Today I spent an embarrassing chunk of time looking through ceremony readings (completely Lauren's fault!), which led, oddly enough, to an idea for my graduation speech next year. Seeing as how graduation speech --> graduation --> medical school --> sort of relates to studying (suuuuuure it does, Holly), I allowed it. I'm quite excited by this speech idea, but as graduation is also a year away, there's no sense in spilling the beans quite yet. Plus there's still this year's graduation to attend, and I want to see what the graduating class president has to say. Last year's speech was horrendously long, and the one before that was nice, but unremarkable. I have high hopes for this year's class president, though.
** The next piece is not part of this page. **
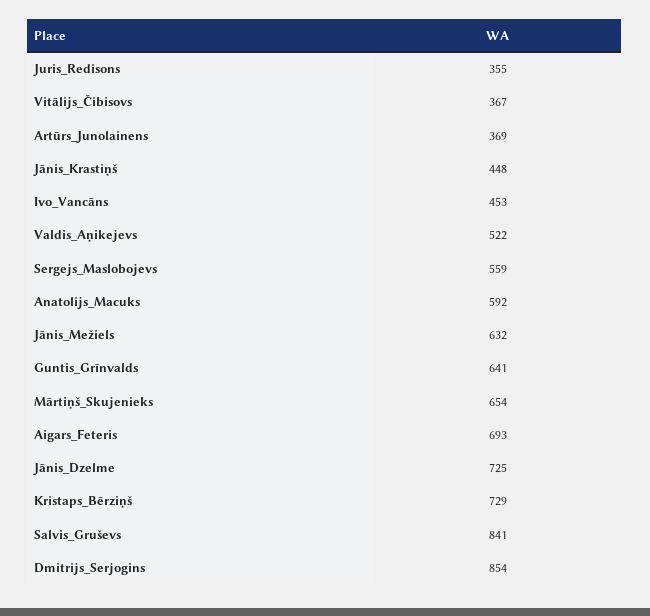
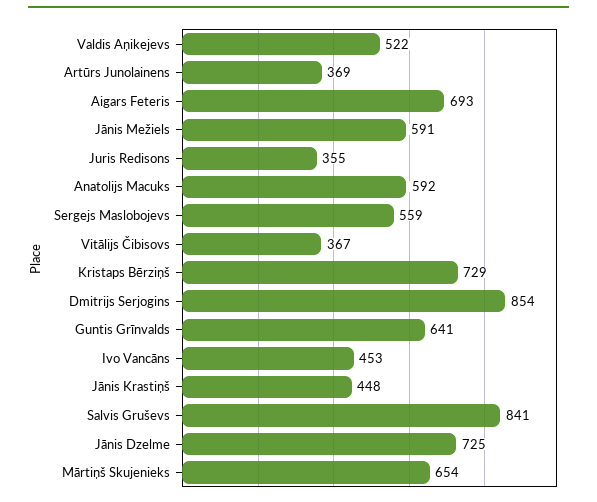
Jānis_Mežiels: 632 -> 591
Well, that's the end of today's session of "How I spent my time not studying." Tune in next time (I promise, there will be a next time) for more!


Lauren said...

You have such beautiful handwriting!! I took calligraphy every summer for about 5 years, so I'm hoping some of that will come back to me. The hardest part of me is spacing out names on envelopes!

I do know that the correct way to hold the calligraphy pen is such that when you're making a capital "A" the left side is a thin line, and the right side is the thick line. Thats my calligraphy tip for the day!

ami @ elizabeth anne designs said...

your handwriting is absolutely fantastic! so good that actually, i'm jealous. :) you're so lucky that you don't have to pay someone to write your envelopes!

hwong14 said...

Thanks, Ami! My mother will be very happy to hear that :) Seriously, though, I've created an addiction -- I've been practicing my penmanship even more in every single lecture I don't pay attention in, and a few weeks ago I went out and bought a calligraphy marker to start playing with. It's so much fun, I cannot wait to address those invitations!